Combining “landscape” and “genetics”
To investigate whether Isolation by distance (IBD) varies among lineages
or regions we fitted a linear model between pair-wise log Euclidean
geographic distance and genetic distance among individuals, calculated
by “1 minus the proportion of shared alleles between each pair of
individuals” using the PropShared function from theadegenet package (Jombart & Ahmed, 2011). The strength of IBD
was measured within each of the taxa (species or intraspecific lineages)
as identified above. The IBD slope is expected to increase with
decreasing local population size and/or migration rate (Rousset, 1997)

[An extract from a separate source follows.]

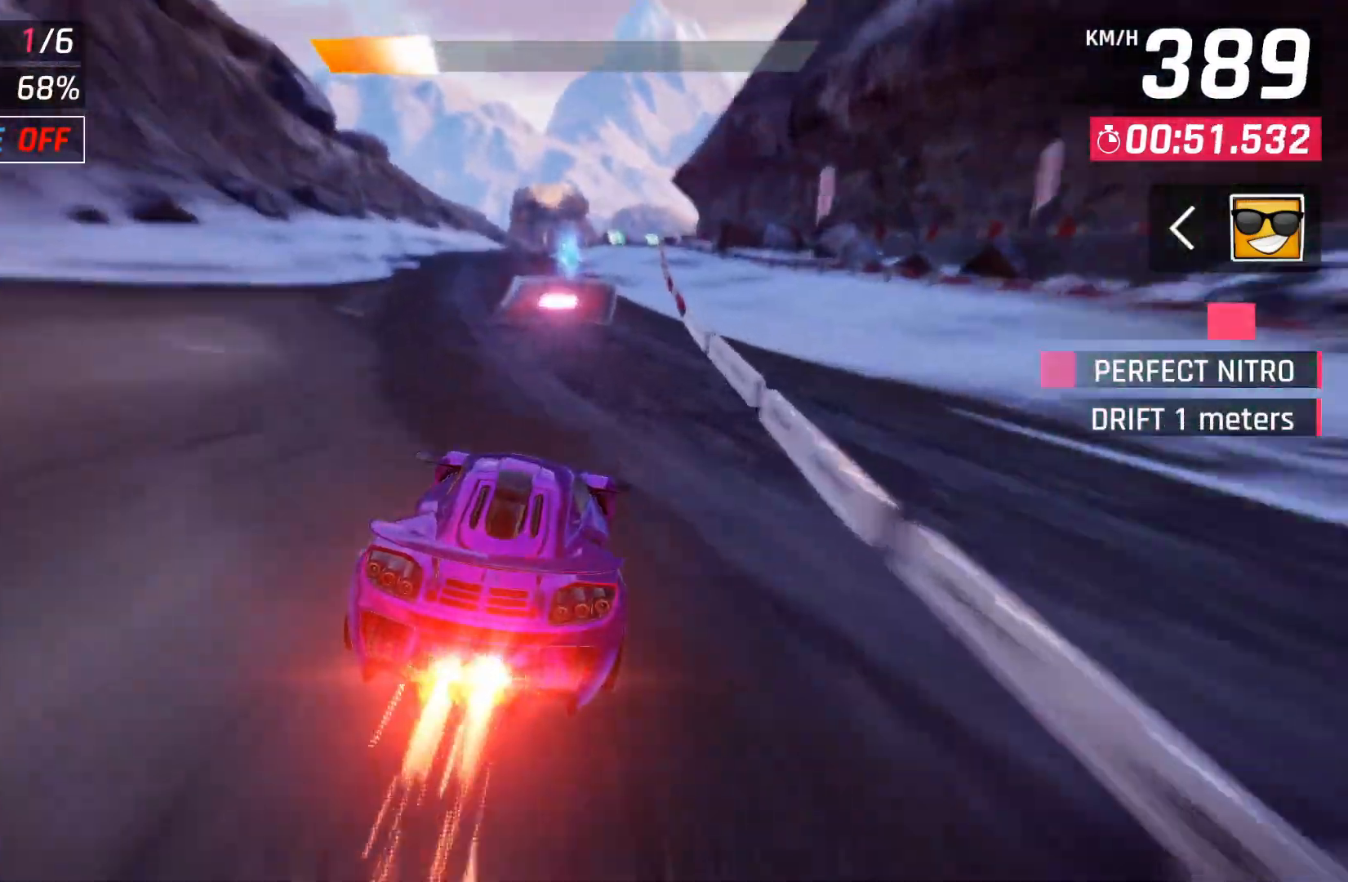
{"buttons": [], "left_stick": "center", "right_stick": "center", "events": [[17, "A", "up"], [267, "left_stick", "down-left"], [400, "left_stick", "center"]]}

but is also reduced at large spatial scales by recent population
expansion (Slatkin, 1994). Mantel tests were performed to calculate a
p-value. We visualized slopes using the R package jtools (Long,
2019), and tested for differences across taxa (skinks, geckos, and
agamids), environments (more below), and between rock specialists vs
habitat generalists. To represent climatic variation we focused on mean
annual rainfall values, the dominant environmental variable of the
region, from WorldClim (Hijmans, Cameron, & Parra, 2006) extracted from
the convex hull polygons created from each species distribution
locations, as the dominant environment variable of the region. To
account for the influence of the precipitation, habitat preference and
lizard group we performed a generalized linear model (glm; as our
variables were non-normal) with the slope value of the IBD analysis and
using 1-standard error as weighting.
To investigate the effect of environmental features on genetic
difference among individuals (Isolation by Environment; IBE), we
downloaded the 19 variables from WorldClim (Hijmans et al., 2006) at
30-s resolution. We tested for correlation among these variables using
the ENMTools R package (Warren et al., 2019), keeping eight
uncorrelated (r < 0.7) variables (Annual Mean Temperature,
Mean Diurnal Range, Isothermality, Mean Temperature of Wettest Quarter
and Driest Quarter, Precipitation Seasonality, Precipitation of Driest
Quarter and Warmest Quarter) and extracting these variables for each
locality per species. The value of each environmental variable per
distribution point was used later as an environmental variable to relate
to genetic divergence using generalized dissimilarity modelling,
discussed above.
To avoid over-sampling our Isolation by Resistance (IBR) models we
excluded occurrence records that were in islands (no-connectivity) or
within the same resolution grid square at ~1km
resolution. The resulting numbers of individuals used for each taxon are
indicated in Table 1. We considered four landscape features to test the
effect of resistance surfaces on species divergence: rivers, slope,
evapotranspiration and potential environmental suitability based on
species distribution models (SDM). Slope and rivers can represent
physical and physiological barriers to dispersal for some of the
species. We obtained a river shapefile from Geoscience Australia (1997),
and considered major rivers as high resistance cells and intervening
regions as low resistance. We extracted slope from altitude (CGIAR-CSI,
2019), using the package raster (Hijmans, 2019). Slope was
obtained from the weighting coefficient for the altitude for each grid
cell, helping to recognize flat areas that could facilitate dispersal of
habitat generalist species or inhibit dispersal for rock-dependent
species. All asci files were normalized from 0 to 1, with greater values
indicating higher resistance. Global potential Evapotranspiration was
obtained from CGIARC-CSI, 2019
(https://cgiarcsi.community/data/global-aridity-and-pet-database) and
represents the water/productivity available for the organisms, which
allows contrasting the mesic and dry conditions across the general
north/south aridity gradient of the AMT (Figure 1A). Finally, we created
SDMs for all species and lineages independently, based on the locality
of genetically identified samples (see complete details in the
Supplementary Material S1). We included all 19 WorldClim variables,
running the Python 2.7 script (available at
github.com/DanRosauer/phylospatial) to automate data preparation and
modeling in ArcGIS 10 (ESRI, 2011) and MaxEnt v3.3predictive approach (Phillips, Dudik, & Schapire, 2012). Following
Elith et al. (2011), we retained even correlated variables, allowingMaxEnt to determine the required predictors for each model. To
avoid over-prediction, background points were limited to a 3 degrees
radius around the location records, with 25 bootstrap replicates for
each SDM, and the result was exported as an asci file and normalized.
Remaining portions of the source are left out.